▸ What you need to do:
1. Reproduce the stretch of the TensorFlow notebook from "tf.__version__" through "appropriate compiler flags." word for word.
2. Decide whether each statement about the TensorFlow notebook agrees with it. Answer yes or no, and quote the words that settle it. (a) The batch size is set to 64. (b) The notebook reports TensorFlow version 2.11.0. (c) The printed output says no GPU is available.
3. Write the next part of the TensorFlow notebook, continuing on from its last line.

In [None]:
# based on https://www.tensorflow.org/hub/tutorials/tf2_image_retraining

In [2]:
from tensorflow.keras.applications import EfficientNetB0
import tensorflow as tf
import matplotlib.pyplot as plt
import numpy as np
import tensorflow_hub as hub

import os
import sys

tf.__version__

2023-04-14 15:24:00.222508: I tensorflow/core/platform/cpu_feature_guard.cc:182] This TensorFlow binary is optimized to use available CPU instructions in performance-critical operations.
To enable the following instructions: AVX2 FMA, in other operations, rebuild TensorFlow with the appropriate compiler flags.


'2.12.0'

In [4]:
gpu_devices = tf.config.experimental.list_physical_devices('GPU')
for device in gpu_devices:
    tf.config.experimental.set_memory_growth(device, True)

In [5]:
print("GPU is", "available" if tf.config.list_physical_devices('GPU') else "NOT AVAILABLE")


GPU is available


In [6]:
batch_size = 64
image_size = 224

model_name = "efficientnetv2-b0-21k"
model_handle = "https://tfhub.dev/google/imagenet/efficientnet_v2_imagenet21k_b0/classification/2"

print(f"Selected model: {model_name} : {model_handle}")

pixels = 224
IMAGE_SIZE = (pixels, pixels)

▸ Material provided:

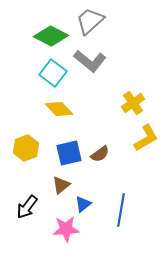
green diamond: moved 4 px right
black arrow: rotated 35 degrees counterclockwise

▸ Exercise answers:
1.
tf.__version__

2023-04-14 15:24:00.222508: I tensorflow/core/platform/cpu_feature_guard.cc:182] This TensorFlow binary is optimized to use available CPU instructions in performance-critical operations.
To enable the following instructions: AVX2 FMA, in other operations, rebuild TensorFlow with the appropriate compiler flags.

2.
(a) Yes: "batch_size = 64"
(b) No: "'2.12.0'"
(c) No: "GPU is available"

3.
print(f"Input size {IMAGE_SIZE}")



Selected model: efficientnetv2-b0-21k : https://tfhub.dev/google/imagenet/efficientnet_v2_imagenet21k_b0/classification/2
Input size (224, 224)


In [7]:

data_dir = "/tf/dataset/cavity_images"

train_ds = tf.keras.utils.image_dataset_from_directory(
    data_dir,
    shuffle=True,
    validation_split=0.2,
    subset="training",
    label_mode='categorical',
    seed=123,
    image_size=(image_size, image_size),
    batch_size=batch_size,
)

test_ds = tf.keras.utils.image_dataset_from_directory(
    data_dir,
    shuffle=True,
    validation_split=0.2,
    subset="validation",
    label_mode='categorical',
    seed=123,
    image_size=(image_size, image_size),
    batch_size=batch_size,
)
class_names = train_ds.class_names
NUM_CLASSES = len(class_names)

Found 20067 files belonging to 10 classes.
Using 16054 files for training.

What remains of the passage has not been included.